Please note that this is not necessarily the rate matrix! In the substitution matrix we use, all rows MUST sum to 1 (as these represent the probabilities of mutating into another base). For instance, for the K80 model with parameter kappa, we would get the following substitution matrix, with kappa = 0.2:

kappa <- 0.2
diag_entry <- 1 - (1 / 4 + 1 / 4 + 0.2 / 4)

writeLines(print_mat(matrix(c(diag_entry, kappa, 1 / 4, 1 / 4,
                              kappa, diag_entry, 1 / 4, 1 / 4,
                              1 / 4, 1 / 4, diag_entry, kappa,
                              1 / 4, 1 / 4, kappa, diag_entry),
                              nrow = 4, ncol = 4)))

We understand that it might be tricky to make these calculations a priori, therefore we automatically translate the substitution matrix to the probability matrix required in case the matrix is a rate matrix. Thus, summarising, the substitution matrix provides the conditional probability of mutating to another base, given that mutation occurs (as governed by the overall mutation rate).
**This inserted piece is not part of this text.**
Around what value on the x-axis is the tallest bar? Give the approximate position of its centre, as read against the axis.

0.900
Using artificial sequencing data, we can for instance show how new bases arise in the population due to mutation:

  fake_input_data3 <-
  create_artificial_genomeadmixr_data(number_of_individuals = 100,
                                      marker_locations = 1:1000,
                                      used_nucleotides = 1)
  
  kappa <- 0.5
  rate_matrix <- matrix(c(0, kappa, 1, 1,
                          kappa, 0, 1, 1,
                          1, 1, 0, kappa,
                          1, 1, kappa, 0), nrow = 4, ncol = 4)
  
  mutation_rate <- 1e-5
  
  simulated_pop <- simulate_admixture(
                      module = sequence_module(molecular_data = fake_input_data3,
                                               morgan = 1,
                                               markers = chosen_markers,
                                               mutation_rate = mutation_rate,
                                               substitution_matrix = rate_matrix),
                      pop_size = 1000,
                      total_runtime = 100)
## Warning in verify_substitution_matrix(substitution_matrix): found rate matrix,
## rescaled all entries
  freqs <- calculate_allele_frequencies(simulated_pop)
  
  require(magrittr, quietly = TRUE)
  freqs %>%
    dplyr::group_by(ancestor) %>%
    dplyr::summarise(mean(frequency))
## # A tibble: 4 × 2
##   ancestor `mean(frequency)`
##   <chr>                <dbl>
## 1 a                        1
## 2 c                        0
## 3 g                        0
## 4 t                        0

The final results show that indeed mutations have arisen in the population: the initial fake data only contained ‘a’ for all sequences, whereas at the end of the simulation, we see that the other bases also exist in non-zero frequencies.